Tip of the Week
Heavy and No-Spin Pushes.
Coaching Subtleties and Attacking the Middle
After 42 years of playing and coaching I can pretty much analyze an opponent's weaknesses within a game, based both on what he does, but also on his strokes, stance, footwork, etc. If a shakehand player has long arms and tends to extend his arm when stroking, and so has a big gap between where they contact their forehand and backhand, I don't need to see the player react to an attack to the middle for me to know there's going to be a weakness there.
However, when coaching, you also have to know the player you are coaching to really be effective.

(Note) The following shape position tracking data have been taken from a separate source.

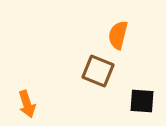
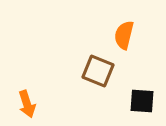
orange semicircle: moved 6 px right
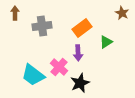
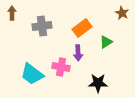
brown arrow: moved 3 px left
pink cross: moved 2 px right; rotated 30 degrees counterclockwise
cyan trapezoid: moved 1 px left, 1 px up
black star: moved 18 px right; rotated 24 degrees clockwise
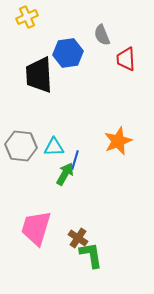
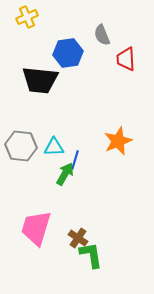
black trapezoid: moved 1 px right, 5 px down; rotated 81 degrees counterclockwise
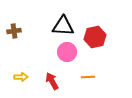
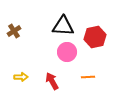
brown cross: rotated 24 degrees counterclockwise
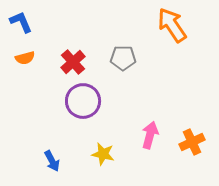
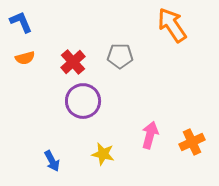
gray pentagon: moved 3 px left, 2 px up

Even if you watch a player for a time you can't always pick up on everything. It's not just what your player does, but what he doesn't do - and why. If he isn't playing into an opponent's weakness, is it because he hasn't seen the weakness, or because he can't effectively go after it, at least in some ways?
Here's an example. If I played someone who doesn't cover the middle well (the transition point between forehand and backhand, roughly the playing elbow), and a coach told me to open with my forehand loop to his middle, it wouldn't work. The coach saw the opponent's weakness, and (seemingly correctly) told me to attack it with my forehand. (I was a very aggressive forehand attacker.) But he has no way of knowing whether I could go after that weakness unless he really knew my game. He'd see me attacking the corners relentless with my forehand, and only attacking the middle with my backhand. So he'd tell me to attack the middle with my forehand - but he'd be making a mistake.